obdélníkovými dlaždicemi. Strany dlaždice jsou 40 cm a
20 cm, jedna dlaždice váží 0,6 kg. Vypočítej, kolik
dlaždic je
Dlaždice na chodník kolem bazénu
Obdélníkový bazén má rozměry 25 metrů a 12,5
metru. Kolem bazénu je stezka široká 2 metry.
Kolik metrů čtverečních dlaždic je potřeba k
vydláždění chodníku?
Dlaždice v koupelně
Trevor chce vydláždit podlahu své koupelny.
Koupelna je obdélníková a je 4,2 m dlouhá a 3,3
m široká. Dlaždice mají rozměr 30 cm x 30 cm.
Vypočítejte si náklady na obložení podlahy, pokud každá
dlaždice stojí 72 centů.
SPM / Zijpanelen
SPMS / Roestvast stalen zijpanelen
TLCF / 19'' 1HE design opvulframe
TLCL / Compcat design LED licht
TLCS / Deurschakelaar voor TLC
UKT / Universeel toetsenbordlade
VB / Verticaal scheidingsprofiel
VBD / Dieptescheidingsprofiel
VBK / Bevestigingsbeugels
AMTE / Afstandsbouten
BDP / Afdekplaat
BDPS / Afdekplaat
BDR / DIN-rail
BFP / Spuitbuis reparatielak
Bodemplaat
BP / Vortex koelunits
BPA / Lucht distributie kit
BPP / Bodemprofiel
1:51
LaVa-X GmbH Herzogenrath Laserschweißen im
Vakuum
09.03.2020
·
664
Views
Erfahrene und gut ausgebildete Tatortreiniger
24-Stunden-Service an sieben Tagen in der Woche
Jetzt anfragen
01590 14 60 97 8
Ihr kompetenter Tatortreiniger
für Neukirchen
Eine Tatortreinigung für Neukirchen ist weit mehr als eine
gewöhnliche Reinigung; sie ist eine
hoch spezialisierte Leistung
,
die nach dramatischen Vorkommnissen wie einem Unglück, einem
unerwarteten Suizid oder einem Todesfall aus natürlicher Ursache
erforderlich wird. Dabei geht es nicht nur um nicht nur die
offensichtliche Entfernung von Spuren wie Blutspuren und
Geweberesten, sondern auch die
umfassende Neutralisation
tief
○ ○ ○ ○ ○
→ **PROBLEM DESCRIPTION**:
Turn the lines of the data above, from the very first line up to and including the line containing "Erfahrene und gut ausgebildete Tatortreiniger", into a numbered list, leaving out any blank lines.

→ **SOLUTION TO THIS TASK**:
1. obdélníkovými dlaždicemi. Strany dlaždice jsou 40 cm a
2. 20 cm, jedna dlaždice váží 0,6 kg. Vypočítej, kolik
3. dlaždic je
4. Dlaždice na chodník kolem bazénu
5. Obdélníkový bazén má rozměry 25 metrů a 12,5
6. metru. Kolem bazénu je stezka široká 2 metry.
7. Kolik metrů čtverečních dlaždic je potřeba k
8. vydláždění chodníku?
9. Dlaždice v koupelně
10. Trevor chce vydláždit podlahu své koupelny.
11. Koupelna je obdélníková a je 4,2 m dlouhá a 3,3
12. m široká. Dlaždice mají rozměr 30 cm x 30 cm.
13. Vypočítejte si náklady na obložení podlahy, pokud každá
14. dlaždice stojí 72 centů.
15. SPM / Zijpanelen
16. SPMS / Roestvast stalen zijpanelen
17. TLCF / 19'' 1HE design opvulframe
18. TLCL / Compcat design LED licht
19. TLCS / Deurschakelaar voor TLC
20. UKT / Universeel toetsenbordlade
21. VB / Verticaal scheidingsprofiel
22. VBD / Dieptescheidingsprofiel
23. VBK / Bevestigingsbeugels
24. AMTE / Afstandsbouten
25. BDP / Afdekplaat
26. BDPS / Afdekplaat
27. BDR / DIN-rail
28. BFP / Spuitbuis reparatielak
29. Bodemplaat
30. BP / Vortex koelunits
31. BPA / Lucht distributie kit
32. BPP / Bodemprofiel
33. 1:51
34. LaVa-X GmbH Herzogenrath Laserschweißen im
35. Vakuum
36. 09.03.2020
37. ·
38. 664
39. Views
40. Erfahrene und gut ausgebildete Tatortreiniger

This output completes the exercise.